Tasks
• a. According to the forum thread on politicians and presidential term limits, in what year did Teddy Roosevelt found the Progressive Party?
• b. Pick up the forum thread on politicians and presidential term limits after its final post, and continue it.

Text shown
Now you just have to mention the second amendment and/or socialism and the thread will be totally botched in no time at all.

mimauk

Sorry can't resist -

The best two sayings I've ever heard about politicians are -

1. How can you tell when a politician is lying? Their mouths are open !!

2. Scum floats to the top !!

Replies:   REP  Dominions Son
REP

@mimauk

Scum floats to the top !!


Politicians resemble bottom feeders to me.

Crumbly Writer

@REP

Politicians resemble bottom feeders to me.

Hey, everyone loves lobsters and crabs, but most want nothing to do with power-hungry, lying and backstabbing politicians. I joyfully introduced my young kids to fresh lobster, home cooked crabs and sushi, but wouldn't dream of exposing them to politicians.

Replies:   REP
REP

@Crumbly Writer

And not all bottom feeders are tasty.

Ernest Bywater

@REP

Politicians resemble bottom feeders to me.


You, Sir, should be horsewhipped by abusing bottom feeders like that.

BlacKnight

@Dominions Son

There has been some debate over the years as whether the presidential term limit amendment is lifetime or consecutive terms.


This is not ambiguous:

Amendment XXII:
No person shall be elected to the office of the President more than twice, and no person who has held the office of President, or acted as President, for more than two years of a term to which some other person was elected President shall be elected to the office of the President more than once.


Also:

Amendment XII:
[...] But no person constitutionally ineligible to the office of President shall be eligible to that of Vice-President of the United States.

You can't be Vice President if you've already been President for more than a term and a half.

Teddy Roosevelt was elected VP (as a Republican) as McKinley's running mate in 1900. McKinley was assassinated in September 1901, and Roosevelt succeeded him and served out the rest of the term, three years and a bit.

Roosevelt ran on his own merits in 1904, was elected, and remained President until 1909. He declined to run again in 1908, and Taft (R) was elected.

Roosevelt became frustrated with Taft's conservatism, and in 1912 he founded the Progressive Party and ran for President again, against Taft (R) and Woodrow Wilson (D). This schism in the Republicans meant that Wilson won in an electoral landslide. (And this is why third parties don't work in the American system.)

So Teddy Roosevelt only actually ran for President twice, non-consecutively, and lost the second time. He actually served only one full term. If the 22nd Amendment had been around at the time, he would have been forbidden from the 1912 run, because he served too much of the term McKinley was elected for, but he didn't actually run for President three times.

Data supplied

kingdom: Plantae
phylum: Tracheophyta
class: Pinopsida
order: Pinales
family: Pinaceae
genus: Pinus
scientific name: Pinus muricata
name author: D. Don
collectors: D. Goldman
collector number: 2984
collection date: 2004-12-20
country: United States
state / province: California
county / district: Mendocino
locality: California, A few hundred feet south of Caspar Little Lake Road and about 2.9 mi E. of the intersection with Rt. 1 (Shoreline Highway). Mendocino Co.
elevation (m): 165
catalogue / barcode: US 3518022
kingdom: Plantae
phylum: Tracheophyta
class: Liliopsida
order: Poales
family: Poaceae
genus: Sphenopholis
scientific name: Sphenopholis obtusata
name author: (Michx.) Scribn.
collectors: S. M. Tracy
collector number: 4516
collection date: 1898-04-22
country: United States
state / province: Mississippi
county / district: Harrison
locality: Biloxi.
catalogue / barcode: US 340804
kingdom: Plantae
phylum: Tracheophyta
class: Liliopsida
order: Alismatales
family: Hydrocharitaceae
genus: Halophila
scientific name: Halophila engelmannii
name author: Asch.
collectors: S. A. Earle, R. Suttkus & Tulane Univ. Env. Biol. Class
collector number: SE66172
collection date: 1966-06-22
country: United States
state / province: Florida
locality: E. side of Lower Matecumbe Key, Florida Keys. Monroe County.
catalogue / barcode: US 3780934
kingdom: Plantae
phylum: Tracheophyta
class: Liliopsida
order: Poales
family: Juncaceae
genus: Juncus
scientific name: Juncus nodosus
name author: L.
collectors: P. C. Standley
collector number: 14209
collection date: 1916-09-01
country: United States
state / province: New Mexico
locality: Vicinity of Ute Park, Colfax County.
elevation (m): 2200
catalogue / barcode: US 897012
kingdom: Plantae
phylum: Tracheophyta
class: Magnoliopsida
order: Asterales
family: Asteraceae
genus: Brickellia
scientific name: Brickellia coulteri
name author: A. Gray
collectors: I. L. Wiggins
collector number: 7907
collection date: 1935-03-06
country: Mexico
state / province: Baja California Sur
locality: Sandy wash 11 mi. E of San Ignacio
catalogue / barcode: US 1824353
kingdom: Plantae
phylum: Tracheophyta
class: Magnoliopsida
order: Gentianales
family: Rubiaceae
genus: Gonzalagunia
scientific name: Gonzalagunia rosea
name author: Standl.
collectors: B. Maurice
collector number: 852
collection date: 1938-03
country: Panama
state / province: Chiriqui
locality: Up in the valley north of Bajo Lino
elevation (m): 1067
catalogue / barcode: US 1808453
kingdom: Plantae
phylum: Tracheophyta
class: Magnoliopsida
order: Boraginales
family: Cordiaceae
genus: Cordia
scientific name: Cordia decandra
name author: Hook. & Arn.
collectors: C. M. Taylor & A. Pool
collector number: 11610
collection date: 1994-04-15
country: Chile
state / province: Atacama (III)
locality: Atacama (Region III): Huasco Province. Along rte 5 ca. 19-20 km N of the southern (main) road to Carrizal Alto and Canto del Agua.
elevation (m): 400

Responses per task
• a. 1912

• b.
Replies:   awnlee jawking
awnlee jawking

@BlacKnight

You can't be Vice President if you've already been President for more than a term and a half.


Is there a limit to the length of time someone can be VPOTUS?

AJ

Michael Loucks

@awnlee jawking

Is there a limit to the length of time someone can be VPOTUS?


Nothing in the Constitution prohibits serving as many terms of the office not worth a pitcher of 'warm spit' (you figure what was REALLY said) as he or she is willing to subject himself or herself to.

BlacKnight

@awnlee jawking

Is there a limit to the length of time someone can be VPOTUS?

Nope. So long as you haven't triggered the Presidential term limits, which requires having been elected as President at least once, you can keep being Vice President forever.

Though, as Vice President John Nance Garner put it, "the Vice Presidency isn't worth a pot of warm piss."

Dominions Son

@mimauk

1. How can you tell when a politician is lying? Their mouths are open !!


I've never heard that one that way, it's always been "Their mouths are moving."

Replies:   awnlee jawking
awnlee jawking

@Dominions Son

The version I've heard most is 'Their lips are moving'.

UK politicians must be inordinately poor ventriloquists ;)

AJ

Replies:   sejintenej
mimauk

Their mouths being open also connects to a third saying about them being oxygen thieves.

sejintenej

@awnlee jawking

UK politicians must be inordinately poor ventriloquists ;)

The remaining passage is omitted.